Esta semana he tenido dos alegrías: la primera haber recuperado el nivel oro de la tarjeta de Iberia Plus y la segunda, rellenar el borrador de la declaración de la renta y comprobar que me sale una cantidad a pagar algo menor de lo que tenía previsto. Pensarán que un tema y otro no están relacionados, pero sí. Como, aun siendo ya una señora mayor con derecho a pensión de jubilación, me empeño en seguir trabajando no sea que me retire a mis cuarteles de invierno y alguien me eche en falta, debo seguir viajando y lo hago en avión, porque, al igual que lo de empeñarme en seguir activa, mi natural masoquista necesita tener razones para cabrearme por casi todo. Un bucle del que algún día tendré que liberarme.
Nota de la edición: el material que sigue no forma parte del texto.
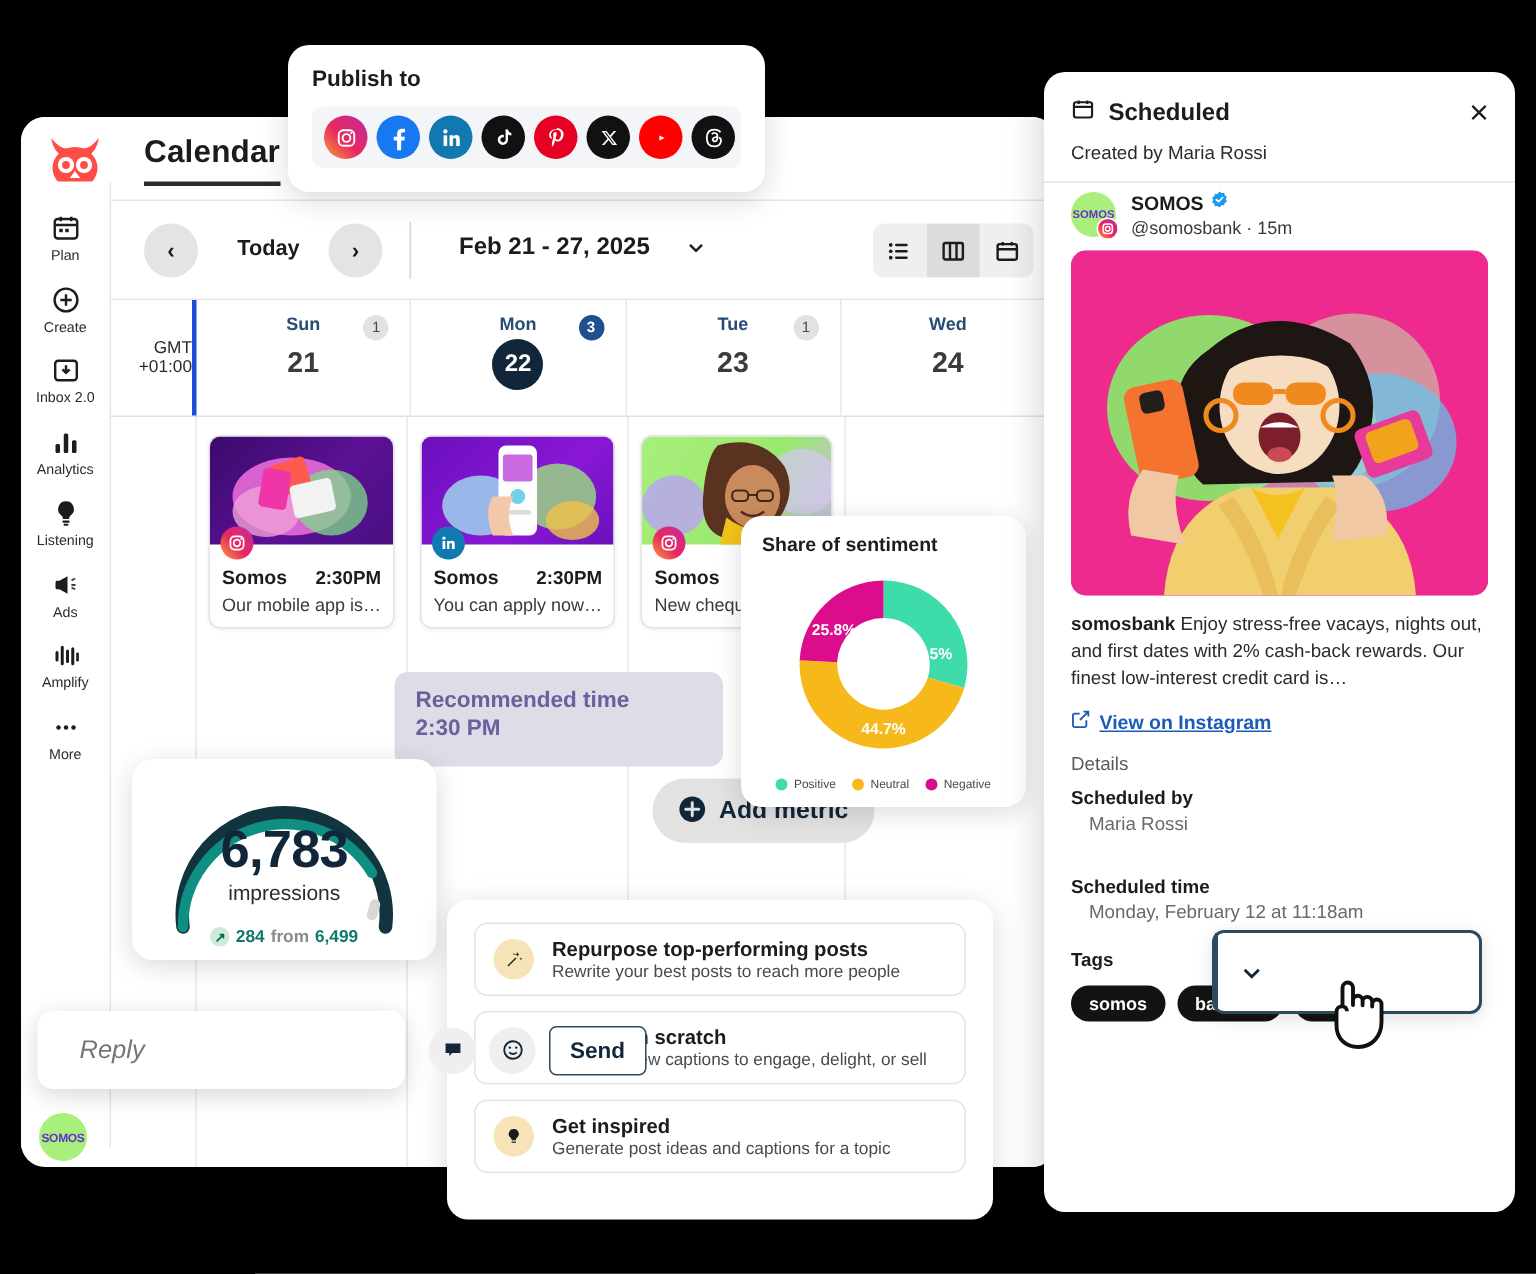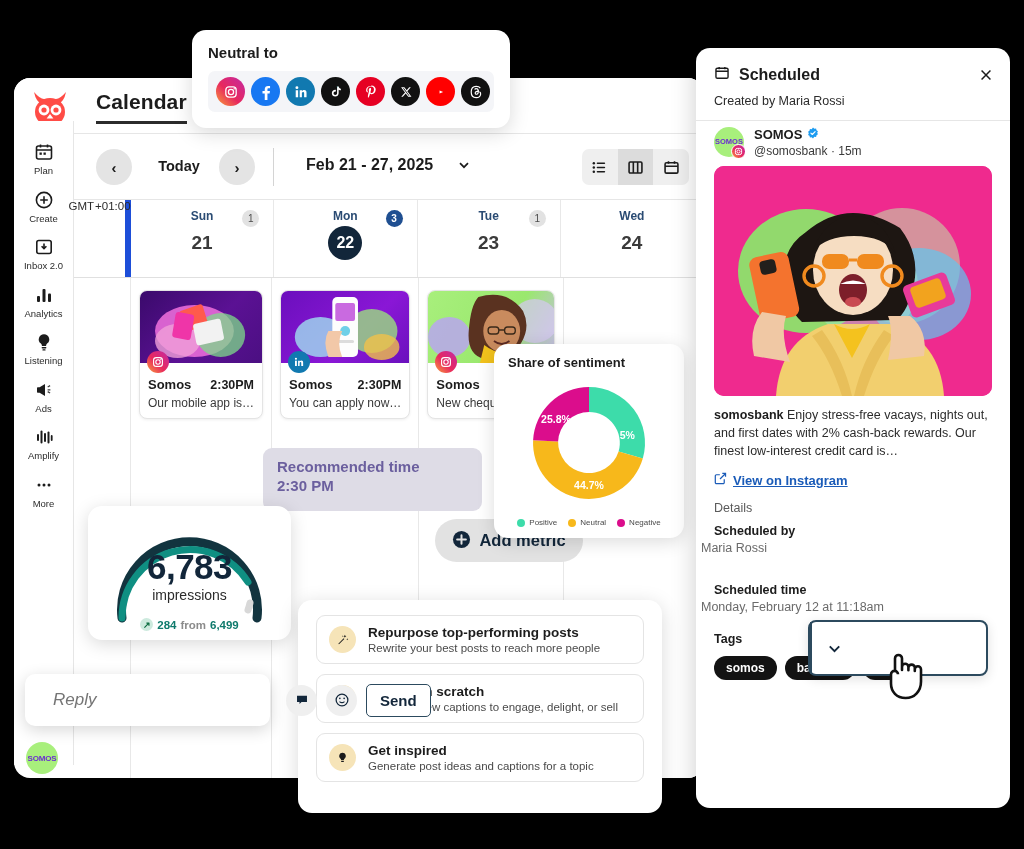"Neutral to" div.publish-title { text: Neutral -> Publish }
Lo de Hacienda, ya se sabe, tanto ganas, tanto pagas y mejor no discutas. Ante el fisco, como ante los guardias urbanos o los mossos (en caso de infracción de tráfico), lo mejor es rendirse. Confesaré que el siglo pasado me hicieron una inspección de Hacienda con motivo. Resulta que tenía un gestor, de pasado anarquista, que decidió que yo era una cochina burguesa y enredó mi declaración para darme un escarmiento. Culpa mía por confiar en quien no debía, desde luego, y limitarme a dar el visto bueno sin revisar los números.
Desde entonces, y aunque mi actual gestor es tan escrupuloso como encantador, me gusta empezar el mes de abril bajando el borrador de la declaración. Normalmente me llevo un susto morrocotudo porque al ser de letras me lío con los números y no acierto con las deducciones, pero, en esta ocasión, mis previsiones estaban por encima de ese número, siempre ingrato, que marca la cantidad a pagar. Seguro que me he equivocado y cuando llegue junio y la hora de la verdad, con la declaración definitiva hecha por un profesional, lamentaré no haber sido más hormiguita. Y eso que con la edad me he vuelto austera, recorriendo un camino que de Prada me ha llevado a Primark; hasta Zara me parece caro. Nada de gastos innecesarios. Quién me lo iba a decir.
Y aquí retomo mi alegría por ser de nuevo Iberia Plus Oro, una condición de viajero frecuente que te permite, además de evitar la cola en el control de seguridad, pasar el tiempo de espera en la sala vip, donde te puedes zampar unos bocaditos y hasta llevarte un botellín de agua para el avión y, de este modo, ahorrarte los precios estratosféricos que te cobran en los aeropuertos por cualquier cosa de comer o de beber. Y así, tacita a tacita, mirando la peseta –como, con buen criterio, nos aconsejaban nuestras abuelas–, tener en la hucha lo suficiente para pagar a Hacienda, que somos todos, lo sé.